Mersin Üniversitesi İletişim Fakültesi öğrencileri bildiriye imza atan 20 akademisyenin kapısına destek mesajları yapıştırdı. İletişim öğrencileri, "Hocamızdan ders aldık, aydın toplumun vicdanıdır. Bilim yargılanamaz" dövizlerini ve karanfilleri hocalarının kapılarına yapıştırarak hocalarının yanında olduklarının mesajını verdi.


İZMİR

İzmir'de aralarında sanatçı, yazar, siyasi parti temsilcisi ve insan hakları savunucularının da bulunduğu aydınlar, "barış bildirisini" imzaladıkları için haklarında, "örgüt propagandası" ve TCK'nin 301'inci maddesinden soruşturma açılan akademisyenlere destek olmak için, kendilerini ihbar etti. İzmir Adliyesi önünde toplanan grup "İzmir'de bulunan tüm barış aktivistlerine; Düşünce ve ifade özgürlüğünden yana olan tüm kişi ve kurumlara çağrımızdır.
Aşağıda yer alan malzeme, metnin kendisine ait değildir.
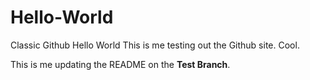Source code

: # Hello-World
Classic Github Hello World
This is me testing out the Github site. Cool.

This is me updating the README on the **Test Branch**. 
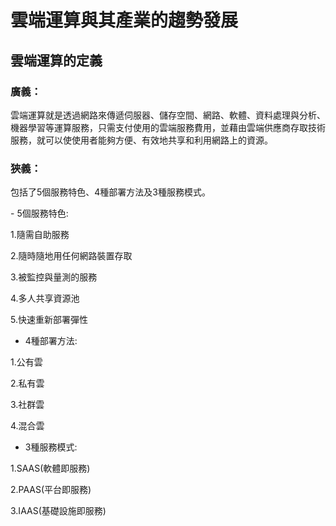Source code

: # 雲端運算與其產業的趨勢發展

## 雲端運算的定義

### 廣義：
雲端運算就是透過網路來傳遞伺服器、儲存空間、網路、軟體、資料處理與分析、機器學習等運算服務，只需支付使用的雲端服務費用，並藉由雲端供應商存取技術服務，就可以使使用者能夠方便、有效地共享和利用網路上的資源。

### 狹義：
包括了5個服務特色、4種部署方法及3種服務模式。
<p>
 - 5個服務特色:
<p>
1.隨需自助服務
<p>
2.隨時隨地用任何網路裝置存取
<p>
3.被監控與量測的服務
<p>
4.多人共享資源池
<p>
5.快速重新部署彈性

 - 4種部署方法:
<p>
1.公有雲
<p>
2.私有雲
<p>
3.社群雲
<p>
4.混合雲

 - 3種服務模式:
<p>
1.SAAS(軟體即服務)
<p>
2.PAAS(平台即服務)
<p>
3.IAAS(基礎設施即服務)


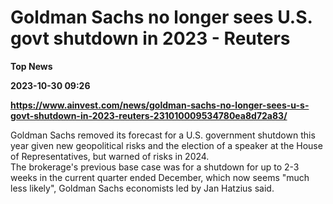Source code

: # Goldman Sachs no longer sees U.S. govt shutdown in 2023 - Reuters
**Top News**

**2023-10-30 09:26**

**https://www.ainvest.com/news/goldman-sachs-no-longer-sees-u-s-govt-shutdown-in-2023-reuters-231010009534780ea8d72a83/**

Goldman Sachs removed its forecast for a U.S. government shutdown this year given new geopolitical risks and the election of a speaker at the House of Representatives, but warned of risks in 2024.  
The brokerage's previous base case was for a shutdown for up to 2-3 weeks in the current quarter ended December, which now seems "much less likely", Goldman Sachs economists led by Jan Hatzius said.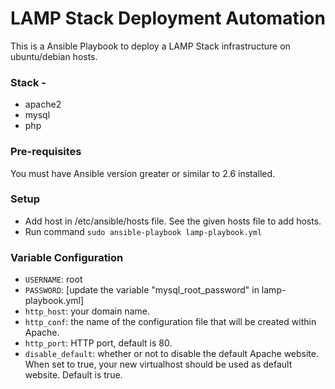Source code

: #  LAMP Stack Deployment Automation 
This is a Ansible Playbook to deploy a LAMP Stack infrastructure on ubuntu/debian hosts. 

### Stack -
* apache2
* mysql 
* php

### Pre-requisites 
You must have Ansible version greater or similar to  2.6 installed.

### Setup
* Add host in /etc/ansible/hosts file. See the given hosts file to add hosts.  
* Run command `sudo ansible-playbook lamp-playbook.yml`


### Variable  Configuration
* `USERNAME`: root
* `PASSWORD`: [update the variable "mysql_root_password" in lamp-playbook.yml]
* `http_host`: your domain name.
* `http_conf`: the name of the configuration file that will be created within Apache.
* `http_port`: HTTP port, default is 80.
* `disable_default`: whether or not to disable the default Apache website. When set to true, your new virtualhost should be used as default website. Default is true.




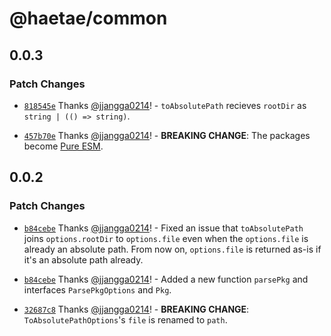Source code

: # @haetae/common

## 0.0.3

### Patch Changes

- [`818545e`](https://github.com/jjangga0214/haetae/commit/818545e80e2c4ad8077451c93898e70227136879) Thanks [@jjangga0214](https://github.com/jjangga0214)! - `toAbsolutePath` recieves `rootDir` as `string | (() => string)`.

- [`457b70e`](https://github.com/jjangga0214/haetae/commit/457b70ef86803bca55e357f922a3f287cc23aa9a) Thanks [@jjangga0214](https://github.com/jjangga0214)! - **BREAKING CHANGE**: The packages become [Pure ESM](https://gist.github.com/sindresorhus/a39789f98801d908bbc7ff3ecc99d99c).

## 0.0.2

### Patch Changes

- [`b84cebe`](https://github.com/jjangga0214/haetae/commit/b84cebe811e93bdc7c8f626f3f54168dd402cbf7) Thanks [@jjangga0214](https://github.com/jjangga0214)! - Fixed an issue that `toAbsolutePath` joins `options.rootDir` to `options.file` even when the `options.file` is already an absolute path. From now on, `options.file` is returned as-is if it's an absolute path already.

* [`b84cebe`](https://github.com/jjangga0214/haetae/commit/b84cebe811e93bdc7c8f626f3f54168dd402cbf7) Thanks [@jjangga0214](https://github.com/jjangga0214)! - Added a new function `parsePkg` and interfaces `ParsePkgOptions` and `Pkg`.

- [`32687c8`](https://github.com/jjangga0214/haetae/commit/32687c8712554934846422f6422b7409670e024c) Thanks [@jjangga0214](https://github.com/jjangga0214)! - **BREAKING CHANGE**: `ToAbsolutePathOptions`'s `file` is renamed to `path`.
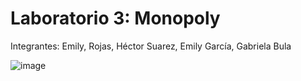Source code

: # Laboratorio 3: Monopoly
Integrantes: Emily, Rojas, Héctor Suarez, Emily García, Gabriela Bula

![image](https://user-images.githubusercontent.com/98894987/170304427-7ec5afba-94d6-4da1-93ac-7c99dc78b4b7.png)

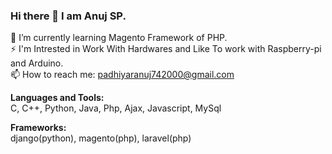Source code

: ### Hi there 👋 I am Anuj SP.

<!--
**anuj-padhiyar/anuj-padhiyar** is a ✨ _special_ ✨ repository because its `README.md` (this file) appears on your GitHub profile.

Here are some ideas to get you started:

- 🔭 I’m currently working on ...
- 🌱 I’m currently learning ...
- 👯 I’m looking to collaborate on ...
- 🤔 I’m looking for help with ...
- 💬 Ask me about ...
- 📫 How to reach me: ...
- 😄 Pronouns: ...
- ⚡ Fun fact: ...
-->

🌱 I’m currently learning Magento Framework of PHP.
<br>
⚡ I'm Intrested in Work With Hardwares and Like To work with Raspberry-pi and Arduino.
<br>
📫 How to reach me: padhiyaranuj742000@gmail.com


<b>Languages and Tools:</b><br>
C, C++, Python, Java, Php, Ajax, Javascript, MySql


<b>Frameworks:</b><br>
django(python), magento(php), laravel(php)
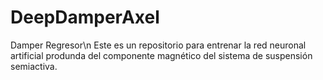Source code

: # DeepDamperAxel
Damper Regresor\n
Este es un repositorio para entrenar la red neuronal artificial produnda del componente magnético del sistema de suspensión semiactiva.
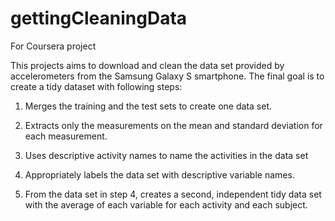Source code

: # gettingCleaningData
For Coursera project

This projects aims to download and clean the data set provided by accelerometers from the Samsung Galaxy S smartphone. The final goal is to create a tidy dataset with following steps:

1. Merges the training and the test sets to create one data set.

2. Extracts only the measurements on the mean and standard deviation for each measurement.

3. Uses descriptive activity names to name the activities in the data set

4. Appropriately labels the data set with descriptive variable names.

5. From the data set in step 4, creates a second, independent tidy data set with the average of each variable for each activity and each subject.
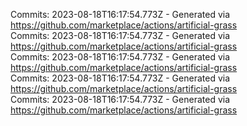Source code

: Commits: 2023-08-18T16:17:54.773Z - Generated via https://github.com/marketplace/actions/artificial-grass
<br>
Commits: 2023-08-18T16:17:54.773Z - Generated via https://github.com/marketplace/actions/artificial-grass
<br>
Commits: 2023-08-18T16:17:54.773Z - Generated via https://github.com/marketplace/actions/artificial-grass
<br>
Commits: 2023-08-18T16:17:54.773Z - Generated via https://github.com/marketplace/actions/artificial-grass
<br>
Commits: 2023-08-18T16:17:54.773Z - Generated via https://github.com/marketplace/actions/artificial-grass
<br>
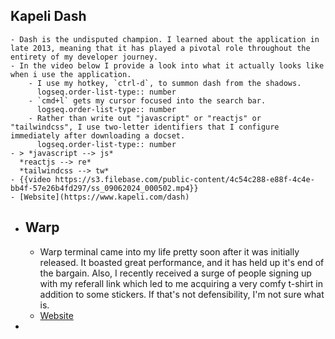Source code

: ## Kapeli Dash
	- Dash is the undisputed champion. I learned about the application in late 2013, meaning that it has played a pivotal role throughout the entirety of my developer journey.
	- In the video below I provide a look into what it actually looks like when i use the application.
		- I use my hotkey, `ctrl-d`, to summon dash from the shadows.
		  logseq.order-list-type:: number
		- `cmd+l` gets my cursor focused into the search bar.
		  logseq.order-list-type:: number
		- Rather than write out "javascript" or "reactjs" or "tailwindcss", I use two-letter identifiers that I configure immediately after downloading a docset.
		  logseq.order-list-type:: number
	- > *javascript --> js*
	  *reactjs --> re*
	  *tailwindcss --> tw*
	- {{video https://s3.filebase.com/public-content/4c54c288-e88f-4c4e-bb4f-57e26b4fd297/ss_09062024_000502.mp4}}
	- [Website](https://www.kapeli.com/dash)
- ## Warp
	- Warp terminal came into my life pretty soon after it was initially released. It boasted great performance, and it has held up it's end of the bargain. Also, I recently received a surge of people signing up with my referall link which led to me acquiring a very comfy t-shirt in addition to some stickers. If that's not defensibility, I'm not sure what is.
	- [Website](https://www.warp.dev)
-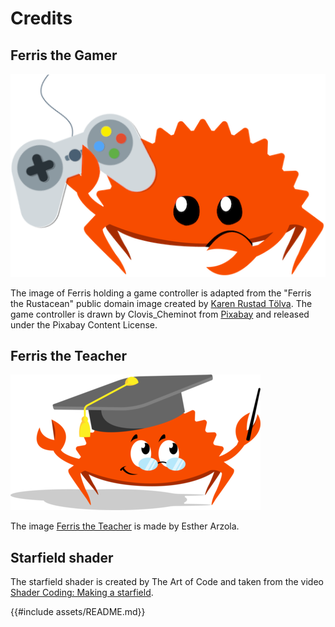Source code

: # Credits

## Ferris the Gamer

![Ferris the gamer](images/ferris-gamer.png)

The image of Ferris holding a game controller is adapted from the "Ferris the
Rustacean" public domain image created by [Karen Rustad
Tölva](https://www.rustacean.net/). The game controller is drawn by
Clovis_Cheminot from
[Pixabay](https://pixabay.com/vectors/controller-video-game-flat-x-box-1486898/)
and released under the Pixabay Content License.

## Ferris the Teacher

![Ferris the Teacher](images/ferris-teacher-small.png)

The image [Ferris the
Teacher](https://www.behance.net/gallery/89117181/Ferris-the-professional) is made by Esther Arzola.

## Starfield shader

The starfield shader is created by The Art of Code and taken from the video
[Shader Coding: Making a starfield](https://youtu.be/rvDo9LvfoVE).

{{#include assets/README.md}}

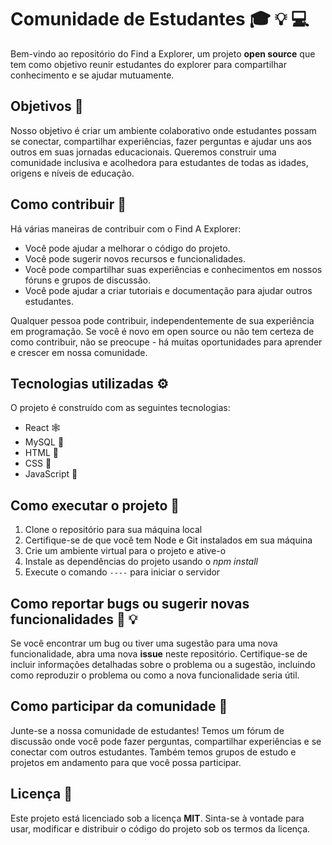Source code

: # Comunidade de Estudantes :mortar_board: :bulb: :computer:

Bem-vindo ao repositório do Find a Explorer, um projeto **open source** que tem como objetivo reunir estudantes do explorer para compartilhar conhecimento e se ajudar mutuamente.

## Objetivos :dart:

Nosso objetivo é criar um ambiente colaborativo onde estudantes possam se conectar, compartilhar experiências, fazer perguntas e ajudar uns aos outros em suas jornadas educacionais. Queremos construir uma comunidade inclusiva e acolhedora para estudantes de todas as idades, origens e níveis de educação.

## Como contribuir :muscle:

Há várias maneiras de contribuir com o Find A Explorer:

- Você pode ajudar a melhorar o código do projeto.
- Você pode sugerir novos recursos e funcionalidades.
- Você pode compartilhar suas experiências e conhecimentos em nossos fóruns e grupos de discussão.
- Você pode ajudar a criar tutoriais e documentação para ajudar outros estudantes.

Qualquer pessoa pode contribuir, independentemente de sua experiência em programação. Se você é novo em open source ou não tem certeza de como contribuir, não se preocupe - há muitas oportunidades para aprender e crescer em nossa comunidade.

## Tecnologias utilizadas :gear:

O projeto é construído com as seguintes tecnologias:

- React :spider_web:
- MySQL :elephant:
- HTML :page_with_curl:
- CSS :art:
- JavaScript :hammer:

## Como executar o projeto :running:

1. Clone o repositório para sua máquina local
2. Certifique-se de que você tem Node e Git instalados em sua máquina
3. Crie um ambiente virtual para o projeto e ative-o
4. Instale as dependências do projeto usando o *npm install*
5. Execute o comando `----` para iniciar o servidor

## Como reportar bugs ou sugerir novas funcionalidades :bug: :bulb:

Se você encontrar um bug ou tiver uma sugestão para uma nova funcionalidade, abra uma nova **issue** neste repositório. Certifique-se de incluir informações detalhadas sobre o problema ou a sugestão, incluindo como reproduzir o problema ou como a nova funcionalidade seria útil.

## Como participar da comunidade :handshake:

Junte-se a nossa comunidade de estudantes! Temos um fórum de discussão onde você pode fazer perguntas, compartilhar experiências e se conectar com outros estudantes. Também temos grupos de estudo e projetos em andamento para que você possa participar.

## Licença :scroll:

Este projeto está licenciado sob a licença **MIT**. Sinta-se à vontade para usar, modificar e distribuir o código do projeto sob os termos da licença.
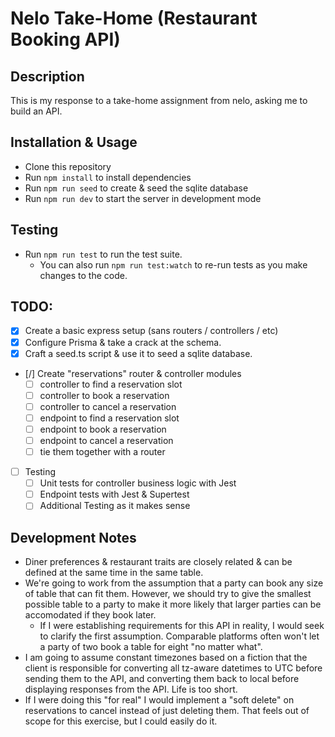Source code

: # Nelo Take-Home (Restaurant Booking API)

## Description

This is my response to a take-home assignment from nelo, asking me to build an API.

## Installation & Usage

- Clone this repository
- Run `npm install` to install dependencies
- Run `npm run seed` to create & seed the sqlite database
- Run `npm run dev` to start the server in development mode

## Testing

- Run `npm run test` to run the test suite.
  - You can also run `npm run test:watch` to re-run tests as you make changes to the code.

## TODO:

- [x] Create a basic express setup (sans routers / controllers / etc)
- [x] Configure Prisma & take a crack at the schema.
- [x] Craft a seed.ts script & use it to seed a sqlite database.
- [/] Create "reservations" router & controller modules
  - [ ] controller to find a reservation slot
  - [ ] controller to book a reservation
  - [ ] controller to cancel a reservation
  - [ ] endpoint to find a reservation slot
  - [ ] endpoint to book a reservation
  - [ ] endpoint to cancel a reservation
  - [ ] tie them together with a router
- [ ] Testing
  - [ ] Unit tests for controller business logic with Jest
  - [ ] Endpoint tests with Jest & Supertest
  - [ ] Additional Testing as it makes sense

## Development Notes

- Diner preferences & restaurant traits are closely related & can be defined at the same time in the same table.
- We're going to work from the assumption that a party can book any size of table that can fit them. However, we should try to give the smallest possible table to a party to make it more likely that larger parties can be accomodated if they book later.
  - If I were establishing requirements for this API in reality, I would seek to clarify the first assumption. Comparable platforms often won't let a party of two book a table for eight "no matter what".
- I am going to assume constant timezones based on a fiction that the client is responsible for converting all tz-aware datetimes to UTC before sending them to the API, and converting them back to local before displaying responses from the API. Life is too short.
- If I were doing this "for real" I would implement a "soft delete" on reservations to cancel instead of just deleting them. That feels out of scope for this exercise, but I could easily do it.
Barış isteten akademisyenlerin bildirisine aynen imza attığımızı bildirerek kendimiz hakkında suç duyurusunda bulunuyoruz" dedi
Daha sonra 88 kişi kendini ihbar etti.

DERSİM

Dersim'de Eğitim Sen, KESK Dersim Şubeleri ve Halk Meclisi bileşenleri de akademisyenlere destek açıklaması yaptı. Açıklamada, Barış İçin Akademisyenler İnisiyatifi'nin ülkenin yüz akı, vicdanı olduğu belirtilerek, "Barış talep etmek suç değildir! Dünyanın hiçbir yerinde barış talebinin böylesine baskı altına alınmasının bir örneği dahi yoktur. 10 Ekim günü, 'Emek, Barış ve Demokrasi' mitingimizin kana bulayanlara ve katliama seyirci kalanlara şu sözleri söylemiştik: Bütün vahşetinize, bütün şiddetinize, bütün katliamlarınıza rağmen eşit, özgür, demokratik bir ülkede bir arada yaşam talebimizden ve barışı savunmaktan asla vazgeçmeyeceğiz! Bizleri korkutmaya, yıldırmaya, sindirmeye çalışanlar ne kadar saldırırlarsa saldırsınlar, çocuklarımıza ve gençlerimize verdiğimiz sözü tutarak eşit, özgür, adil ve barış içinde yaşayabilmek için ölümü değil; yaşamı, yaşatmayı ve emeğin haklarını savunmaya devam edeceğimiz bilinmelidir!"